In her view, which reflects that of the firm’s chief U.S. equity strategist Mike Wilson, a lack of margin expansion for corporations is a key concern. Even if top line revenue expands 2% to 4% next year off of GDP growth of 2%, it’ll be very difficult for bottom line profits to grow at the near 10% rate that’s expected.
“Our caution is really that so much good news is priced into this market,” Shalett said by phone. “We have a market that is forecasting this rebound in GDP in 2020 and has consensus forecasts for S&P 500 earnings up 9 to 10%. From where we sit, it’s going to be very hard for companies in that kind of an environment to have profit growth of 10% when you’re looking at a labor market that is already tight.”
A perhaps more likely outcome is that slow growth will be enough to encourage single-digit equity gains next year, barring a re-escalation of the U.S.-China trade war or severe deterioration in economic data, Florian Regnery, cross-asset strategist at the firm, said in a message.

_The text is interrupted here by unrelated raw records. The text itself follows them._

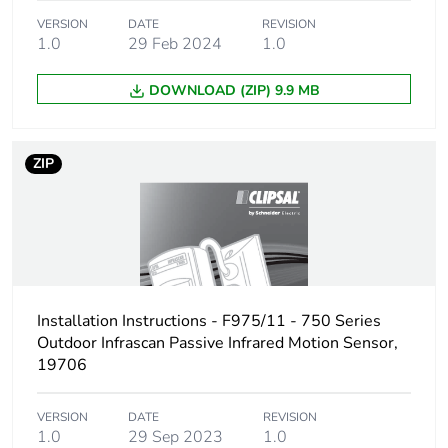
Package 1 length
8.3 cm
VERSION
DATE
REVISION
1.0
29 Feb 2024
1.0
Package 1 weight
331.0 g
DOWNLOAD (ZIP) 9.9 MB
Sustainable
No
packaging
ZIP
Packaging made with
Yes
recycled cardboard
End of life manual
ENVEOLI110502EN
availability
Installation Instructions - F975/11 - 750 Series
Outdoor Infrascan Passive Infrared Motion Sensor,
Warranty (in months)
18
19706
VERSION
DATE
REVISION
1.0
29 Sep 2023
1.0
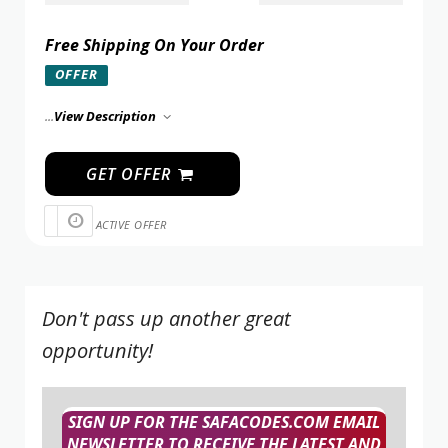
Free Shipping On Your Order
OFFER
...
View Description
GET OFFER
ACTIVE OFFER
Don't pass up another great
opportunity!
SIGN UP FOR THE SAFACODES.COM EMAIL
NEWSLETTER TO RECEIVE THE LATEST AND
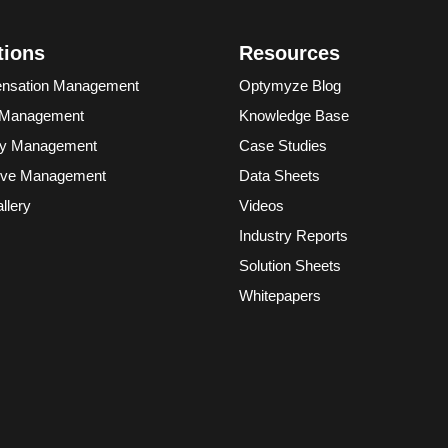
tions
Resources
nsation Management
Optymyze Blog
 Management
Knowledge Base
ory Management
Case Studies
ive Management
Data Sheets
llery
Videos
Industry Reports
Solution Sheets
Whitepapers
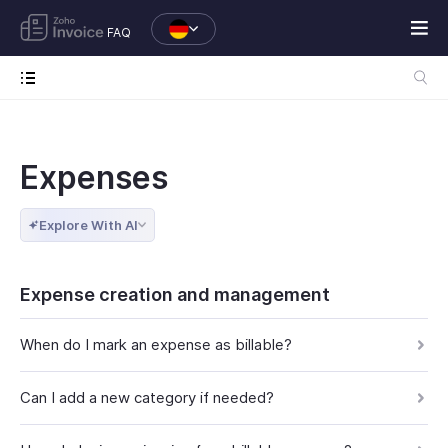
FAQ
Expenses
Explore With AI
Expense creation and management
When do I mark an expense as billable?
Can I add a new category if needed?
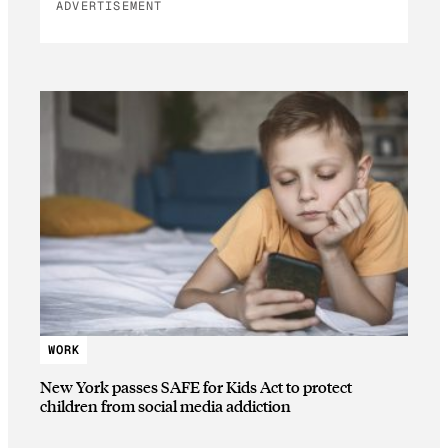
ADVERTISEMENT
WORK
New York passes SAFE for Kids Act to protect
children from social media addiction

Haverford Trust’s Smith sees the possibility for the S&P 500 to deliver a total return of as much as 12% next year with the backdrop of a slight pickup in economic growth. Even if GDP growth stagnates below 2%, stock returns will still likely remain positive, he said, and subdued economic growth has its benefits.
“The advantages are that’s not enough to create excesses, and excesses are what kill economies,” Smith said by phone. “Excesses in inflation, excesses in inventories, excesses in misallocation of capital, excesses in employment. If you’re only growing 2%, it’s hard to create that.”
That’s part of the reason such a shallow economic expansion since the Global Financial Crisis has bred the longest one in history. With time passing by and the S&P 500 headed for the second best year of the bull market, some investors fear 2020 will be anything but spectacular.
Those concerns may be overdone, according to Bloomberg Intelligence. Since 1929, the S&P 500 has gained more than 20% in 23 separate years, and in the years that followed, returns were positive 70% of the time, BI data show. What’s more is the average return those years was 7.4%, greater than the benchmark’s long-term annual return.
“An object in motion stays in motion,” wrote equity strategists including Gina Martin Adams. “Historical experience suggests fears that stocks are doomed for a cooling-off period following the strong gain of 2019 may be overblown.”
--With assistance from Vildana Hajric.